Berani! Peluncuran film Dirty Vote (11/2), jelang tenggat periode pemilihan, adalah sebuah langkah yang perlu diapresiasi. Sebagian diantara kita boleh menyebutnya kontroversial, dengan berbagai kemungkinan motif dari kehadiran film tersebut.
Tetapi, film sebagai sebuah karya pemikiran, membuat kita harus mau secara terbuka menerimanya sebagai model konstruksi realitas yang ditawarkan. Suka atau bahkan tidak suka sekalipun.
Dirilis melalui kanal Youtube, dan telah ditonton lebih dari 3 juta views, produk film dengan durasi sekitar 90 menit ini memperoleh momentum viralitas. Bahkan sejak mulai sebaran teaser film itu, beberapa hari sebelumnya, banyak pihak yang menantikan penayangan film dengan genre dokumenter tersebut.
Bertindak sebagai narator dalam film adalah tiga ahli hukum tata negara, yang menyampaikan temuan dari berbagai hal terkait proses pemilihan umum 2024, Lengkap disertai dengan berbagai data dan fakta yang berkait, diurai dalam runtutan waktu yang bertalian antara satu kejadian dengan kejadian lain.
Prinsip dasar dalam ranah ilmu politik: tidak ada yang merupakan suatu kebetulan tanpa perencanaan, bahkan untuk yang terlihat seakan-akan tampak sebagai ketidaksengajaan, sejatinya telah disengaja dan direncanakan sebelumnya. Politik adalah ruang konspirasi kekuasaan, demikian hukum besinya.
Sesungguhnya tidak ada yang baru dalam apa yang diangkat melalui film tersebut. Majalah Tempo dalam berbagai edisi, sudah berulang kali melansir pemberitaan mengenai panggung belakang Pemilu 2024, beserta keremangan yang ada didalamnya. Jelas bukan barang yang sama sekali baru.

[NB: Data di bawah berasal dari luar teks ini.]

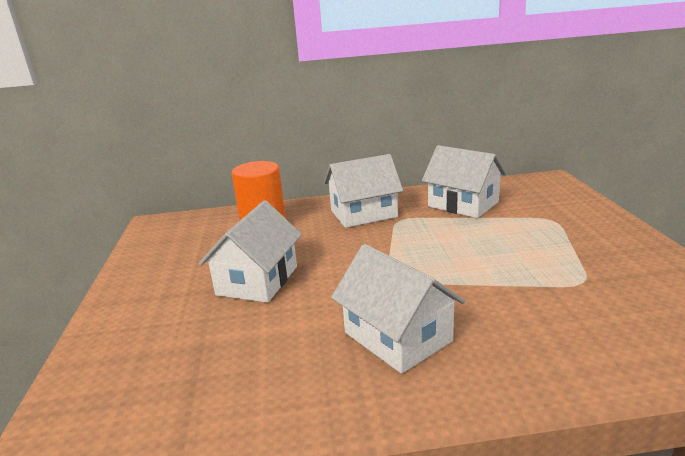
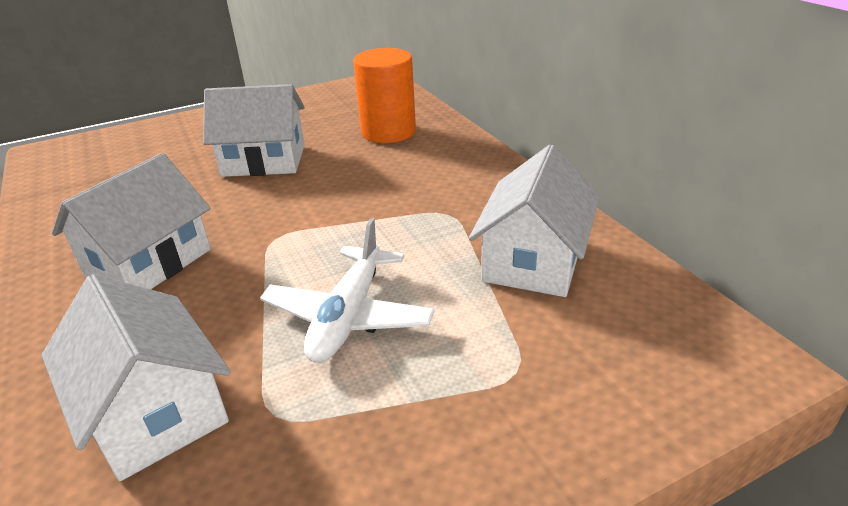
camera: 70 degrees right, 10 degrees up
(363, 214) = (453, 183): white house -> white house (155, 410)
(498, 256) = (349, 316): none -> white plane

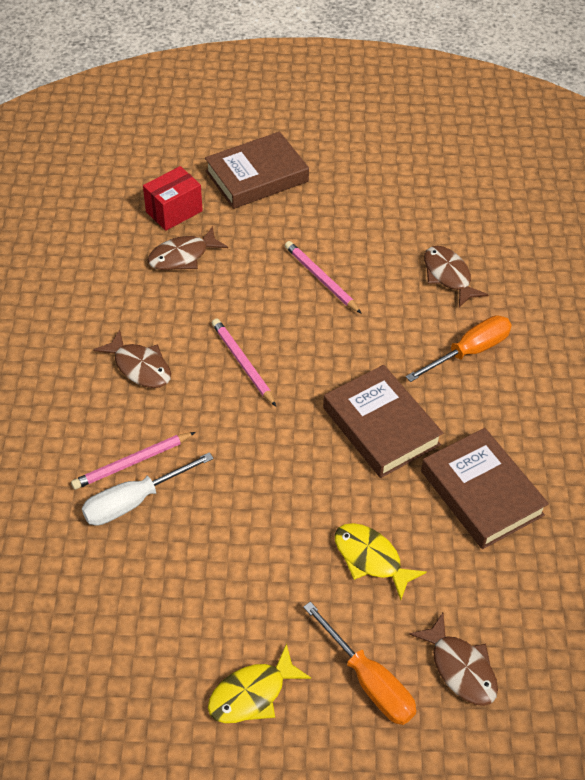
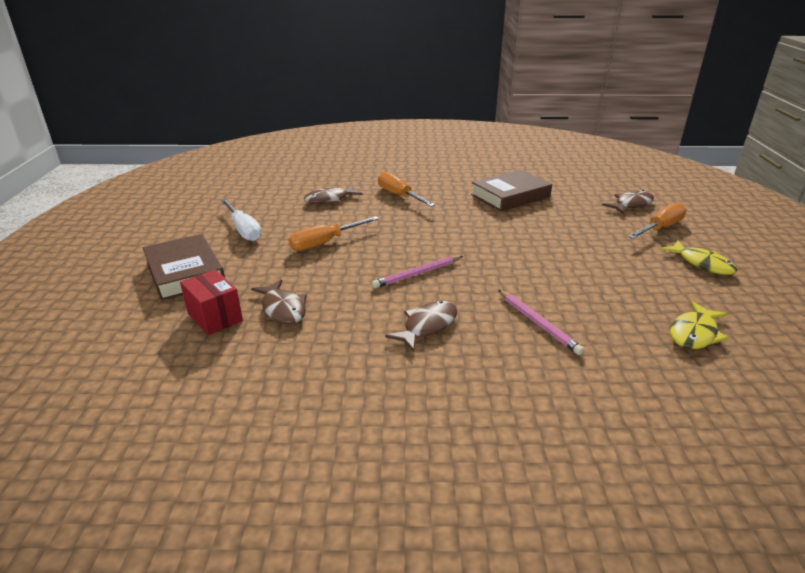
camera: 90 degrees left, 20 degrees down
(134, 501) = (577, 320): white screwdriver -> white screwdriver (243, 230)
(321, 279) = (325, 242): pink pencil -> orange screwdriver
(371, 559) = (575, 226): yellow fish -> yellow fish (694, 333)
(381, 426) = (468, 222): brown book -> none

Praduga dan opini publik, yang mungkin hadir bersamaan dengan tontonan Dirty Vote tentu sangat bergantung interpretasi dan tafsir masing-masing. Satu hal penting, bahwa kebohongan dan berbagai tindakan manipulatif, merupakan kebiasaan yang telah menurun dari kehidupan manusia.
Hal itu dijelaskan dalam Truth, Tom Phillips, 2021, meski kita membabaki abad ini sebagai post-truth, sesungguhnya sejak jaman dahulu kala produksi kebohongan adalah sebuah hal yang terinternalisasi dalam relasi manusia. Periode digital mengeskalasi perbuatan kebohongan itu secara massif.
Kebohongan, menurut Stephens-Davidowitz, Everybody Lies, 2018 sebenarnya dilakukan oleh semua dari kita, dalam berbagai skala.
Hal itu, kini mudah terekam melalui jejak digital, keberadaan teknologi internet memudahkan distribusi informasi yang bohong serta keliru. Big data membantu kita untuk melihat pola relasi dan bagaimana kebohongan itu tercipta sekaligus diciptakan.